__KUTIPAN DOKUMEN__
┌────────

Selasa 17 Nov 2015 13:00 WIB

Ini Memalukan Republik

Red: operator

REPUBLIKA.CO.ID,Ini Memalukan Republik


Seusai melaporkan satu anggota DPR ke Mahkamah Kehormatan Dewan DPR, Senin (16/1), Menteri Energi dan Sumber Daya Mineral (ESDM) Sudirman Said masih terlihat santai. Ia memberi kesempatan kepada Republika untuk mewawancarainya terkait dengan laporannya. Berikut petikan wawancaranya.

Siapa yang hari ini Anda laporkan ke MKD?

Tadi saya sudah sampaikan surat, laporan, dan memang anjurannya demikian. Menurut tata cara pelaporan kepada MKD memang harus menjelaskan siapa identitas pelapor kemudian penjelasan apa apa yang menjadi pokok persoalan. Nama sudah saya serahkan dan biarkan MKD bekerja. Saya tidak ingin sebut di publik karena saya ingin menjaga proses dan tata krama yang baik.

Dari informasi yang beredar di publik maupun pers, apakah Anda melaporkan nama Setya Novanto? (Sudirman terlihat terdiam beberapa detik sebelum menjawab)

Suratnya sudah saya serahkan ke MKD. Dan biarkan nanti MKD bekerja. Yang menarik dari zaman saat ini adalah ini zaman keterbukaan. Zaman media sosial. Segala sesuatu itu sulit sekali disembunyikan. Tanpa saya sebut mungkin besok lusa akan jadi isu publik.

Apa yang Bapak laporkan ke MKD?

Yang saya laporkan ke MKD adalah ada anggota DPR yang menyebut-nyebut nama Presiden (Joko Widodo) dan dia datang bersama pengusaha. Memakai nama Presiden untuk mengatakan (negosiasi) Freeport bisa dicari penyelesaiannya. Dan pada waktu bersamaan, mereka sampaikan keinginan supaya diberikan saham Freeport 20 persen, 11 persen akan diserahkan kepada Presiden dan 9 persen diserahkan kepada Wakil Presiden (Jusuf Kalla). Dan juga (mereka) membicarakan kemungkinan untuk memperoleh saham satu proyek listrik di Timika. Dan saham itu ingin mereka peroleh dan sebagai kelanjutannya adalah apabila nanti sudah terbangun, listrik itu diminta nanti supaya Freeport membeli listrik ini.

└────────

__TUGAS A__
Terjemahkan ke dalam bahasa Inggris kalimat dari kutipan wawancara di atas ini: "Saya tidak ingin sebut di publik karena saya ingin menjaga proses dan tata krama yang baik."

__CATATAN SET DATA__
┌────────

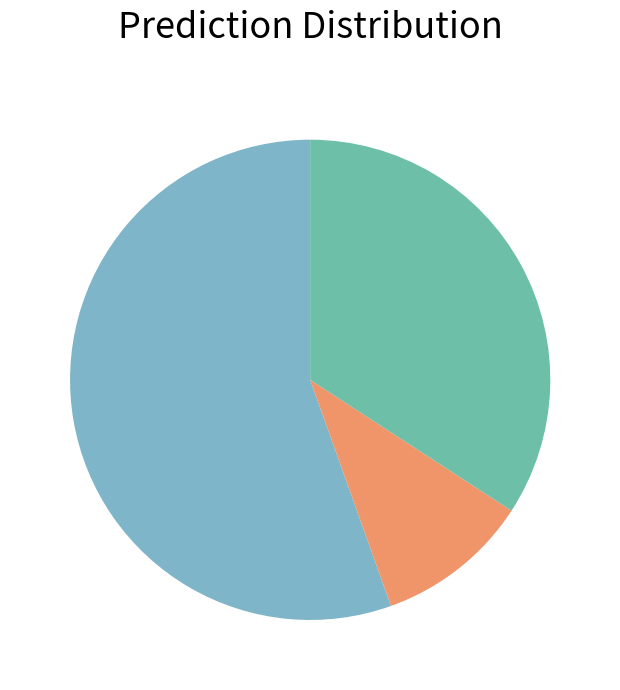

Which slice is the smallest?

близкую к полученной специальности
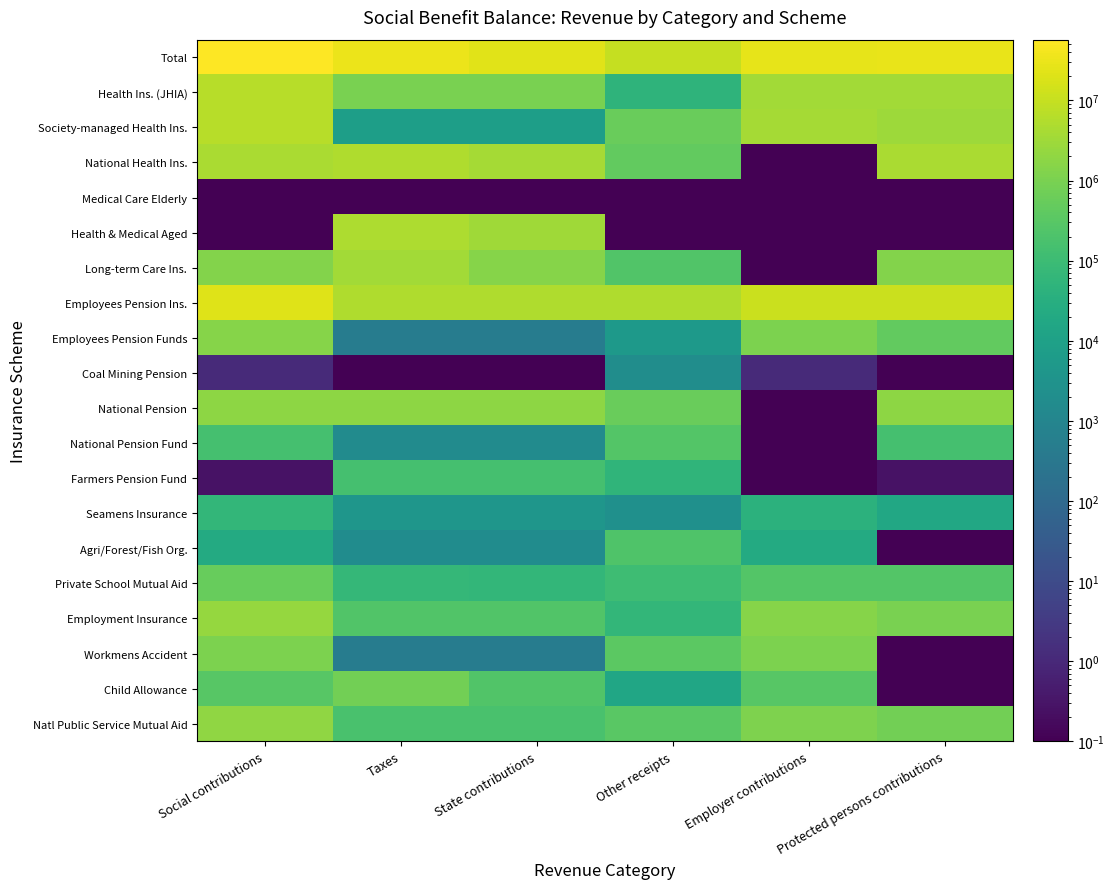

Reading left to right, extract all data points from this chart.

Total: Social contributions=57447292.3	Taxes=31863952.4	State contributions=22395516.1	Other receipts=9686832.1	Employer contributions=27755787.4	Protected persons contributions=29691505.0
Health Ins. (JHIA): Social contributions=6779290.6	Taxes=958227.2	State contributions=958227.2	Other receipts=50657.3	Employer contributions=3390037.7	Protected persons contributions=3389252.9
Society-managed Health Ins.: Social contributions=6679506.5	Taxes=8395.7	State contributions=8395.7	Other receipts=589842.4	Employer contributions=3666013.8	Protected persons contributions=3013492.7
National Health Ins.: Social contributions=4270050.3	Taxes=5350307.0	State contributions=3645503.2	Other receipts=461511.6	Employer contributions=0.1	Protected persons contributions=4270050.3
Medical Care Elderly: Social contributions=0.1	Taxes=0.1	State contributions=0.1	Other receipts=0.1	Employer contributions=0.1	Protected persons contributions=0.1
Health & Medical Aged: Social contributions=0.1	Taxes=4807968.4	State contributions=3206458.3	Other receipts=0.1	Employer contributions=0.1	Protected persons contributions=0.1
Long-term Care Ins.: Social contributions=1321618.3	Taxes=3421226.3	State contributions=1463030.8	Other receipts=248043.6	Employer contributions=0.1	Protected persons contributions=1321618.3
Employees Pension Ins.: Social contributions=21969091.5	Taxes=5214213.6	State contributions=5214213.6	Other receipts=5106257.1	Employer contributions=10984545.8	Protected persons contributions=10984545.8
Employees Pension Funds: Social contributions=1507419.7	Taxes=494.6	State contributions=494.6	Other receipts=5348.1	Employer contributions=1066359.3	Protected persons contributions=441060.3
Coal Mining Pension: Social contributions=1.1	Taxes=0.1	State contributions=0.1	Other receipts=1935.6	Employer contributions=1.1	Protected persons contributions=0.1
National Pension: Social contributions=1858172.7	Taxes=1936590.1	State contributions=1936590.1	Other receipts=550834.0	Employer contributions=0.1	Protected persons contributions=1858172.7
National Pension Fund: Social contributions=151956.7	Taxes=1654.8	State contributions=1654.8	Other receipts=266919.6	Employer contributions=0.1	Protected persons contributions=151956.7
Farmers Pension Fund: Social contributions=0.3	Taxes=153462.9	State contributions=153462.9	Other receipts=54481.6	Employer contributions=0.1	Protected persons contributions=0.3
Seamens Insurance: Social contributions=61519.0	Taxes=3855.4	State contributions=3855.4	Other receipts=2434.1	Employer contributions=43256.8	Protected persons contributions=18262.2
Agri/Forest/Fish Org.: Social contributions=22658.8	Taxes=1836.3	State contributions=1836.3	Other receipts=229821.0	Employer contributions=22658.8	Protected persons contributions=0.1
Private School Mutual Aid: Social contributions=515758.2	Taxes=68161.7	State contributions=60884.3	Other receipts=107309.0	Employer contributions=255165.0	Protected persons contributions=260593.2
Employment Insurance: Social contributions=2427491.8	Taxes=247147.6	State contributions=247147.6	Other receipts=62756.6	Employer contributions=1457402.8	Protected persons contributions=970089.0
Workmens Accident: Social contributions=1085709.5	Taxes=495.8	State contributions=495.8	Other receipts=345581.7	Employer contributions=1085709.5	Protected persons contributions=0.1
Child Allowance: Social contributions=297013.0	Taxes=781580.1	State contributions=243716.4	Other receipts=15858.1	Employer contributions=297013.0	Protected persons contributions=0.1
Natl Public Service Mutual Aid: Social contributions=1967333.1	Taxes=172861.6	State contributions=172861.6	Other receipts=333642.9	Employer contributions=1205793.4	Protected persons contributions=761539.7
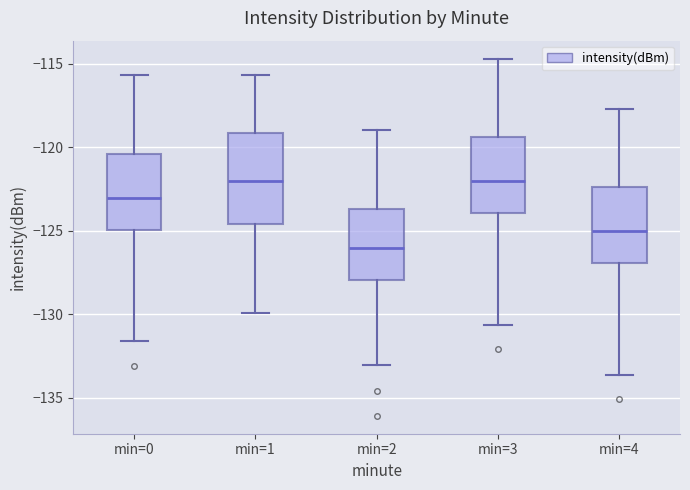

Reading left to right, read every box against the y-axis: the position of its median line, the range the box covers, and the ends of its whiskers. The values are not printed on the chart, so give them approximately, as read against the axis.

min=0: median -123.0, box -125.0 to -120.5, whiskers -131.5 to -115.5
min=1: median -122.0, box -124.5 to -119.0, whiskers -130.0 to -115.5
min=2: median -126.0, box -128.0 to -123.5, whiskers -133.0 to -119.0
min=3: median -122.0, box -124.0 to -119.5, whiskers -130.5 to -114.5
min=4: median -125.0, box -127.0 to -122.5, whiskers -133.5 to -117.5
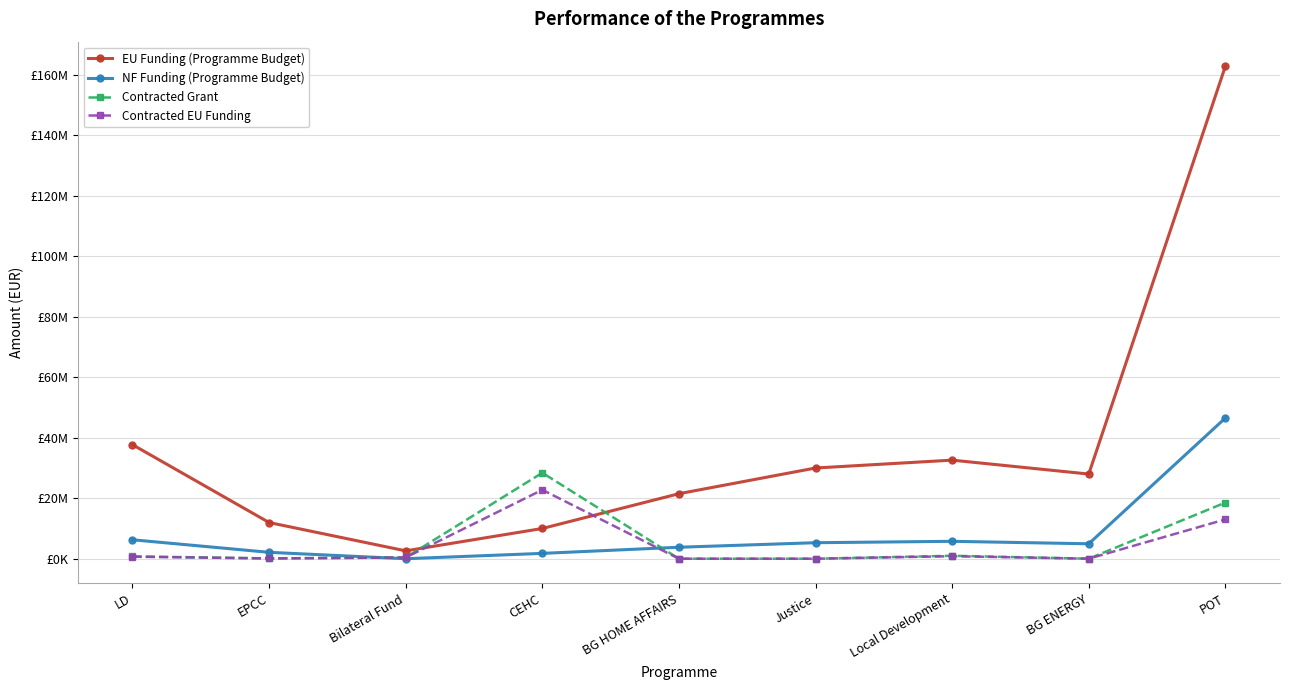

How many interior local peaks does the Contracted EU Funding series have?

2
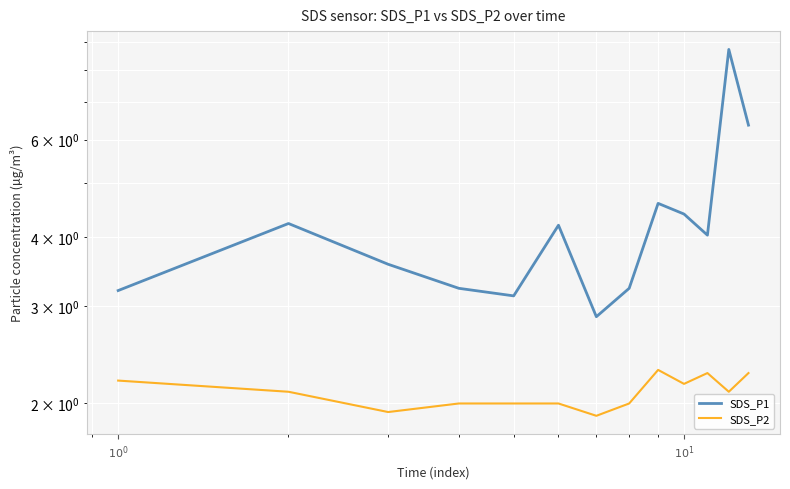

True or false: SDS_P2 has a value of 1.1 at $10^{0}$.

False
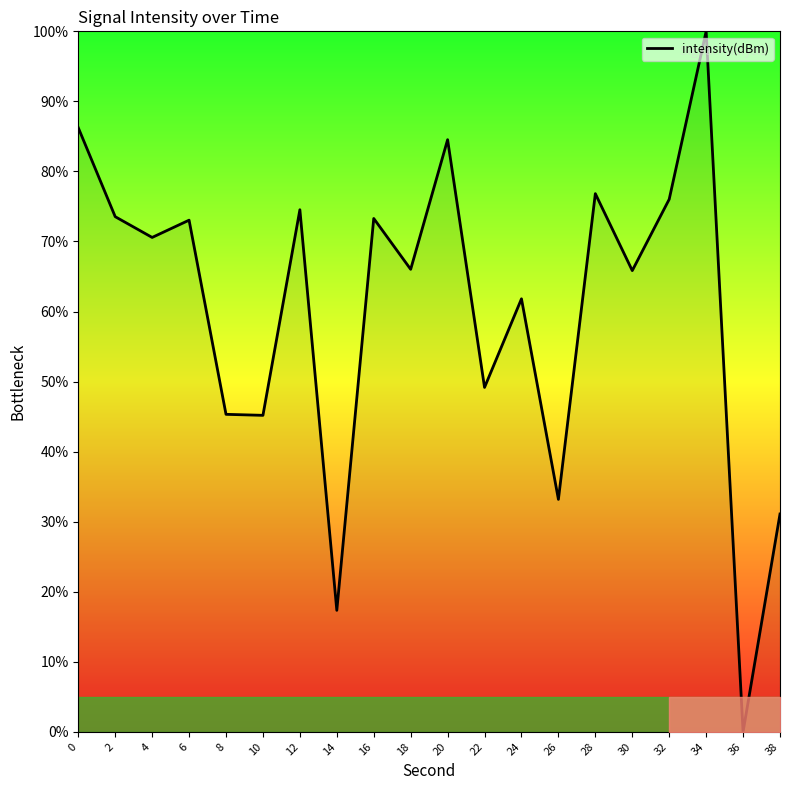

True or false: the data shows 86.2 at 0.

True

└────────

__TUGAS B__
Sajikan sebagai tabel Markdown berkolom "No." dan "Baris" hanya baris-baris catatan yang dimulai dari baris yang memuat "min=0: median -123.0, box" dan berakhir setelah baris yang memuat "min=2: median -126.0, box", tanpa baris kosong.

__JAWABAN TUGAS A__
I do not want to mention it in public because I want to maintain a good process and proper etiquette.

__JAWABAN TUGAS B__
| No. | Baris |
|---|---|
| 1 | min=0: median -123.0, box -125.0 to -120.5, whiskers -131.5 to -115.5 |
| 2 | min=1: median -122.0, box -124.5 to -119.0, whiskers -130.0 to -115.5 |
| 3 | min=2: median -126.0, box -128.0 to -123.5, whiskers -133.0 to -119.0 |